Law enforcement officers learned that Bettis was trafficking heroin in Minneapolis. Bettis had two prior convictions for trafficking heroin from Chicago. When law enforcement learned that Bettis was in Chicago and likely driving a Toyota rented by his wife, they set up surveillance on his return route.
A Minnesota state trooper pulled the rented Toyota over for speeding. The officer recognized Bettis as the driver but the ID he produced had the name “Vernon Silas.” The passenger had identification identifying her as Dalia Taha. Neither were authorized to drive the rental car. The trooper also smelled the strong odor of marijuana coming from the car. He separated the two and received different stories: Bettis claiming they smoked marijuana in the car and Taha indicating they had not. They also told different stories regarding where they had been and the purpose of the travel. A second Trooper arrived with a K9 and walked the dog around the car and it alerted on the driver’s side of the vehicle and then the console where only marijuana remnants were found. No heroin was found in the car during that search.

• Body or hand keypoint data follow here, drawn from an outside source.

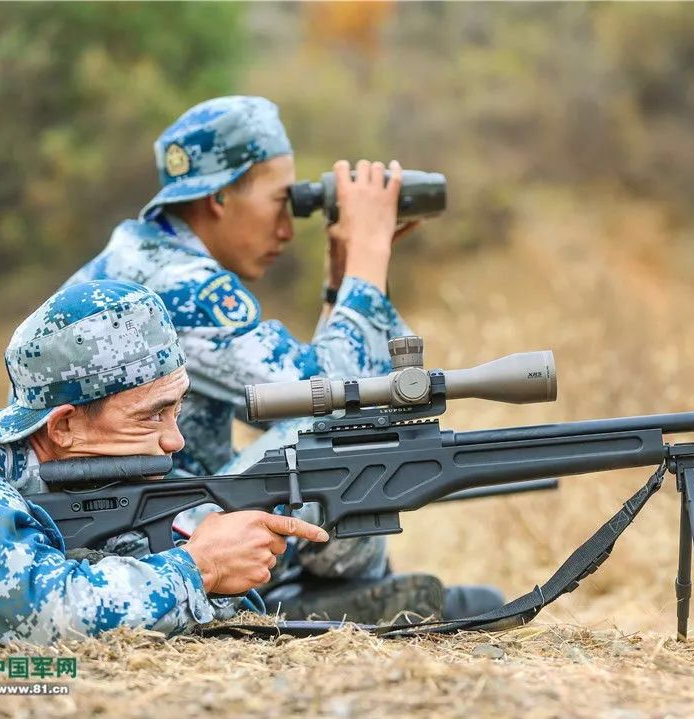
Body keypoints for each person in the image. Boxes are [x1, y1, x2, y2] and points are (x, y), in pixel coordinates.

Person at [61, 96, 502, 622]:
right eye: (280, 201)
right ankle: (334, 599)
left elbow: (304, 394)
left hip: (119, 524)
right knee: (328, 448)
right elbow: (328, 406)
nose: (289, 230)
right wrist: (367, 261)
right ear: (220, 197)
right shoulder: (181, 288)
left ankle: (319, 598)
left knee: (320, 443)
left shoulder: (139, 260)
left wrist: (343, 286)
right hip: (136, 551)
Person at [0, 280, 330, 645]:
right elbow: (47, 617)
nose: (174, 440)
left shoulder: (96, 475)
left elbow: (184, 598)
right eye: (151, 414)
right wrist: (201, 566)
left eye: (176, 409)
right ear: (64, 426)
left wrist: (224, 574)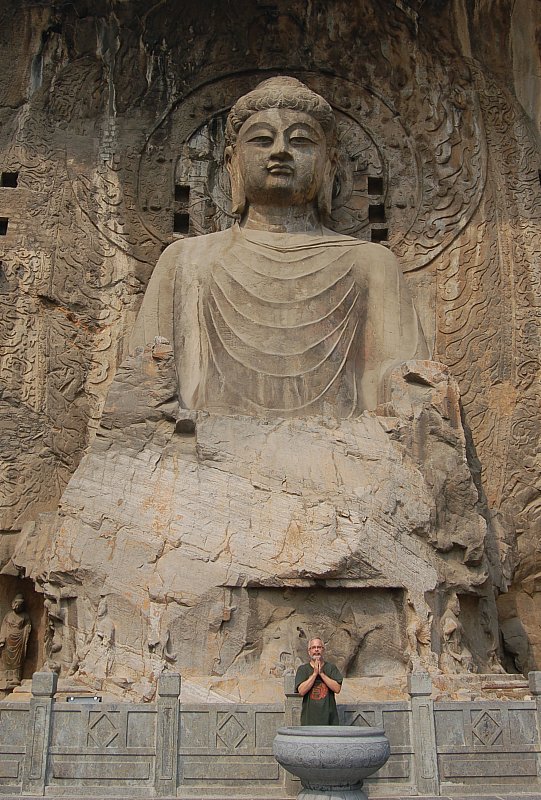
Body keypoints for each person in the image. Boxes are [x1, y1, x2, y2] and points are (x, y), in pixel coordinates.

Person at [130, 76, 427, 419]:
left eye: (301, 140)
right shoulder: (185, 260)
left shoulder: (372, 262)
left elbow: (402, 382)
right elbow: (141, 384)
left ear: (329, 164)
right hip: (209, 451)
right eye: (261, 139)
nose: (280, 150)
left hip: (344, 451)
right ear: (232, 162)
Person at [294, 637, 343, 725]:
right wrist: (314, 674)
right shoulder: (303, 669)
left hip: (329, 719)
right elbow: (301, 691)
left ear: (323, 650)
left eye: (319, 647)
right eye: (313, 647)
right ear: (309, 651)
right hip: (309, 720)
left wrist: (322, 674)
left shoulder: (331, 668)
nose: (316, 650)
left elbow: (337, 689)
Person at [0, 593, 31, 689]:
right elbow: (4, 627)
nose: (18, 607)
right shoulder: (8, 615)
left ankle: (15, 677)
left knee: (18, 660)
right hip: (8, 640)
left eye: (20, 605)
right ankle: (5, 676)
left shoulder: (25, 616)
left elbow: (28, 626)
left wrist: (26, 631)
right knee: (5, 658)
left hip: (19, 640)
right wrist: (2, 638)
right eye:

Based everything they knew and because drug dealers sometimes use marijuana to mask the odor of other drugs, the officers suspected additional drugs were hidden in the Toyota. They seized the vehicle and towed it to a police garage for a more thorough search and Bettis and Taha were dropped off at a nearby gas station. Bettis’ wife called in an effort to retrieve the rental car but was denied. The next day they again performed a K9 sniff. Based on a positive K9 alert, they obtained a warrant and further searched the car. This time they found 200 grams of heroin hidden in a headrest.

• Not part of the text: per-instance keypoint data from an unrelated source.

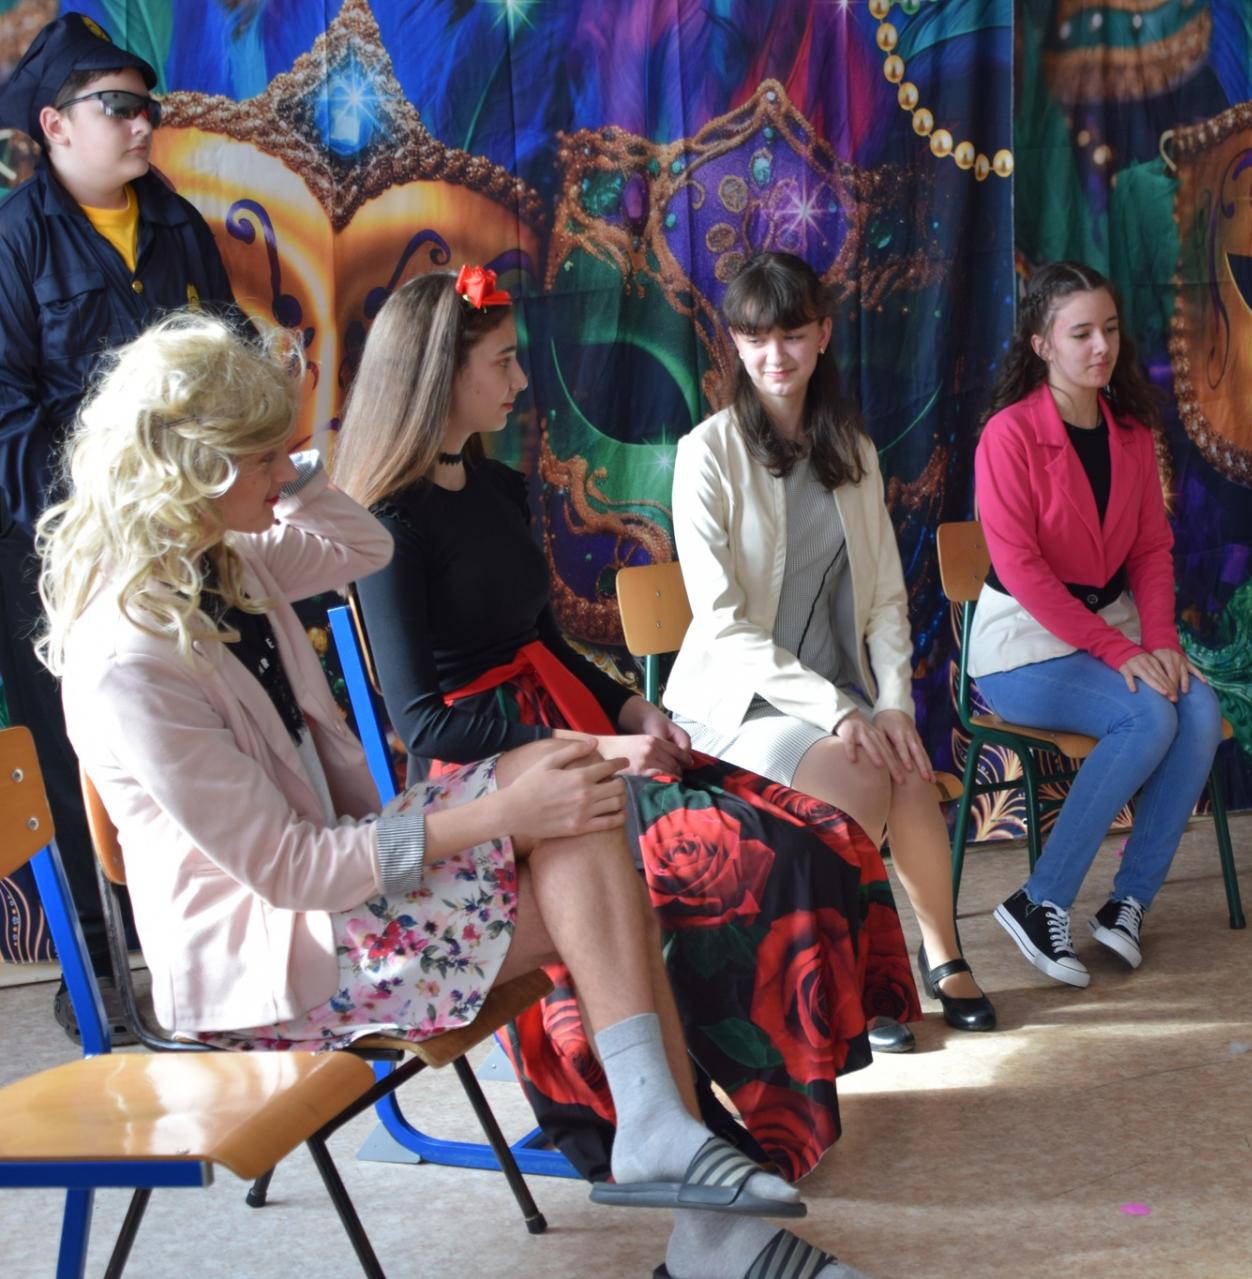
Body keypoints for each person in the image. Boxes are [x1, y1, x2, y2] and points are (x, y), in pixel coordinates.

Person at [37, 313, 871, 1278]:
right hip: (272, 956)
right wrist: (497, 818)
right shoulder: (131, 660)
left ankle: (660, 1141)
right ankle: (704, 1223)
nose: (283, 467)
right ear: (195, 469)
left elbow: (361, 543)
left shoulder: (223, 555)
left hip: (338, 879)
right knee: (583, 871)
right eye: (263, 455)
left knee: (576, 789)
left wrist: (292, 474)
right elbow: (291, 871)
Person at [332, 267, 917, 1180]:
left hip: (570, 733)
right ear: (444, 373)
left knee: (815, 836)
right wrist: (600, 745)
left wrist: (631, 706)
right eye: (503, 362)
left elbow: (542, 646)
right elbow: (426, 724)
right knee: (747, 861)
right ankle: (689, 1112)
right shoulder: (386, 525)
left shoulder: (496, 486)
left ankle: (762, 1113)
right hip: (490, 778)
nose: (521, 380)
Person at [667, 250, 997, 1038]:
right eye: (755, 339)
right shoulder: (707, 453)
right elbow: (721, 624)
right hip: (734, 708)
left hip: (829, 700)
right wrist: (842, 712)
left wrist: (892, 704)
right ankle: (852, 976)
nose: (774, 356)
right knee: (860, 766)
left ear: (821, 335)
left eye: (791, 335)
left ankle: (943, 957)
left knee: (905, 764)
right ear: (736, 345)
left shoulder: (852, 451)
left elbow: (884, 599)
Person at [0, 13, 236, 1038]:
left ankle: (208, 947)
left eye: (149, 107)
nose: (144, 124)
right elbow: (6, 418)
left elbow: (224, 369)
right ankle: (97, 968)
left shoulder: (179, 226)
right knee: (73, 750)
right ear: (54, 125)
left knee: (193, 731)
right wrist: (98, 525)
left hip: (182, 540)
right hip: (60, 553)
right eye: (119, 107)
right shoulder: (13, 241)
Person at [969, 261, 1222, 984]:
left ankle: (1126, 902)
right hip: (1022, 643)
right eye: (1080, 333)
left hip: (1112, 630)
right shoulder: (1008, 435)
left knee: (1198, 709)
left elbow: (1150, 549)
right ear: (1042, 344)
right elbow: (1022, 570)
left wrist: (1160, 643)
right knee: (1148, 716)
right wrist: (1121, 650)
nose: (1101, 346)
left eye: (1108, 329)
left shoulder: (1131, 433)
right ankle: (1038, 898)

Bettis did not challenge the traffic stop, the initial dog sniff, or the roadside search. He argued only that seizing and towing the Toyota after only finding marijuana debris violated his Fourth Amendment rights. His argument was that because officers came up empty handed on the shoulder of the highway, they did not have “probable cause to believe that any additional drugs would be found in the vehicle.”
The court held that Bettis had standing to make a Fourth Amendment challenge, but disagreed that his Fourth Amendment rights were violated. The court noted that probable cause did not dissipate simply because it took a long time to complete a reasonable and thorough search of the car. The court stated:
“As the encounter with Bettis unfolded, officers developed additional evidence indicating deception and criminal conduct. Bettis gave the officer a false name and photo ID. Although he admitted Daniels was the only authorized driver, he referred to his wife as “a friend of mine.” He initially lied about smoking marijuana. And Bettis and his passenger gave inconsistent stories about where they smoked and what they had done in Chicago. The canine alert, the modus operandi resembling Bettis’s past crimes, and the knowledge that marijuana is used to mask other illegal drugs all indicated that Bettis was hiding more drugs.”
These facts taken together made it reasonable to believe there were still drugs in the car after the first roadside search and therefore the probable cause still existed to warrant the seizure of the car and subsequent discovery of the heroin.